This data-file calculates the power carrying capacity of power cables, plus the resistive losses of power cables. Both are modeled as a function of their voltage, current density, copper and/or aluminium content, resistance and connection type. Underlying data are drawn from data we have tabulated on over 100 conductors, their ratings and costs.

** AC power** is transmitted in three separate phases, each of which is carried in a separate conducting cable. Hence AC power (in MW) = Voltage (kV) x Current (kA) x sqrt(3). The resistive losses in the overall line (in MW/km) = 3 x Current (kA) ^2 x Resistance (Ohms/km), for a Wye-connected configuration. The loss rate (in %) is calculated by dividing absolute losses (in MW) by AC power (in MW).

** For modeling purposes**, we recommend breaking down the current (A) as a function of the conductor area (in mm2) and the current density (A/mm2). Generally, efficient conductors should not exceed a current density of 1-2 A/mm2. But higher current densities are possible, if the cables are rated for it and higher losses are tolerable.

** A typical transmission line** contains 3 x 400 mm2 aluminium conductors, at 150kV and 1.5 A/mm2 current density, thus carrying 150MW of power, while weighing 4 tons/km and losing 1.6% of the power in resistive losses per 100km.

** A typical distribution line** contains 3 x 200 mm2 copper conductors, at 15kV and 1.5 A/mm2 current density, carrying 8MW, weighing 6 tons/km and losing 0.1% in resistive losses each km.

** A typical EV fast-charger** requires 100kg of copper cabling, costing $800 in 2019-20 terms and emitting 5 tons of CO2.

** A new wind or solar project **might require 100 tons of aluminium, costing $260k, emitting 1,000 tons of CO2. But numbers vary…

** Power capacity and loss rates** vary as a function of three key variables. Raising the current density increases both the power carrying capacity and the loss rate (in percent). Raising conductor area increases the power carrying capacity, has no impact on loss rates (for a constant current density), but does require more material (chart below). Raising voltage increases power carrying capacity and lowers the loss rate, but does require more complexity in the form of substations and transformers.

* Copper is used* in EV cabling because it has low resistance losses.
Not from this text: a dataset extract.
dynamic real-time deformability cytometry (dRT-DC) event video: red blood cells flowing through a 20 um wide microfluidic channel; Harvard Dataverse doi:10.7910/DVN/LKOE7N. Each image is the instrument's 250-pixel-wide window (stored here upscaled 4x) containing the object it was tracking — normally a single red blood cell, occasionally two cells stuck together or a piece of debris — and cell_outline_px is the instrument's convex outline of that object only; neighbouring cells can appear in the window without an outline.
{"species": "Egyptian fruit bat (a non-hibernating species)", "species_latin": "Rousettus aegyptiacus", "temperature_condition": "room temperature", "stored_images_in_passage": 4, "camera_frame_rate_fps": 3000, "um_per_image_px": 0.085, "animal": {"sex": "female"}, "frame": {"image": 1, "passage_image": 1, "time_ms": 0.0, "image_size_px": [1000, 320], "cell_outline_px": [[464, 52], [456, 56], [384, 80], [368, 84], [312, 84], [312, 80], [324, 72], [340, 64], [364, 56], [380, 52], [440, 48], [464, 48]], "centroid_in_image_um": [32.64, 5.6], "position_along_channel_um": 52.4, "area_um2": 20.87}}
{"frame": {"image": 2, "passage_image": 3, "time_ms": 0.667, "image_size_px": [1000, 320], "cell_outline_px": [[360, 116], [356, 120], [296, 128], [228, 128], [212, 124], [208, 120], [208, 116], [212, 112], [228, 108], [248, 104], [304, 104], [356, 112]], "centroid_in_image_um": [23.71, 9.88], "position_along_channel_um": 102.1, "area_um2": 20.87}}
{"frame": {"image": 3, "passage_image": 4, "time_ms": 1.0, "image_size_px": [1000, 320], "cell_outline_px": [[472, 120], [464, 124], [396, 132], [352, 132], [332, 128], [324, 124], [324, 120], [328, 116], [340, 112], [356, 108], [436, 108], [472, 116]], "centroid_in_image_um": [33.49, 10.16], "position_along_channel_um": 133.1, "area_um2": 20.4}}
However, copper is heavy, with a density of 8.9 tons/m3. Aluminium cables of the same diameter will have c50% higher resistive losses, but they are also 70% lighter and stronger, which in turn explains why overhead transmission lines will use aluminium cabling instead of copper (full research note on power transmission and minimizing line losses here and here).

* Thus a typical new wind or solar farm* might require 100 tons of aluminium, costing $260k, emitting 1,000 tons of CO2 (chart below). Again, attempts to decarbonize aluminium could double the costs.

** Material costs** of conductors are usually around 40% of total conductor costs. Installation and accessories inflate these costs by 2.5x. A good ballpark for conductors on an overhead transmission line is around $0.15/kW-km (chart below).

* Overall, in the energy transition*, we think that the use of aluminium to inter-connect renewables will most likely rise from 0.3 million tons per year (MTpa) in 2021-22 to 3-5MTpa by the 2030s (versus a total global aluminium market of 65MTpa in 2021). The numbers depend on the quantity of renewables being connected, the size of the lines and the distance from production bases to consumption centers.

** However**, in 2024, we have also been screening alternatives such as advanced conductors and superconducting cables. Advanced conductors carry 2x more current along existing routes, strengthened via carbon fiber cores. Superconducting cables are a kind of magic, which use 99% less copper and aluminium per kVA-km.

* The full data-file *is linked below, outlining all of our calculations. It allows you to test power cable capacities, loss rates and material usages, and how they change based on voltage (decay function), cable diameter (quadratic function), current density (A/mm2), the power cable distance (linear), copper and aluminium prices (linear) and tolerable resistance losses (decay function). Generally, higher voltage lines, which are larger and use more metals, placed closer to consumers, will be most efficient.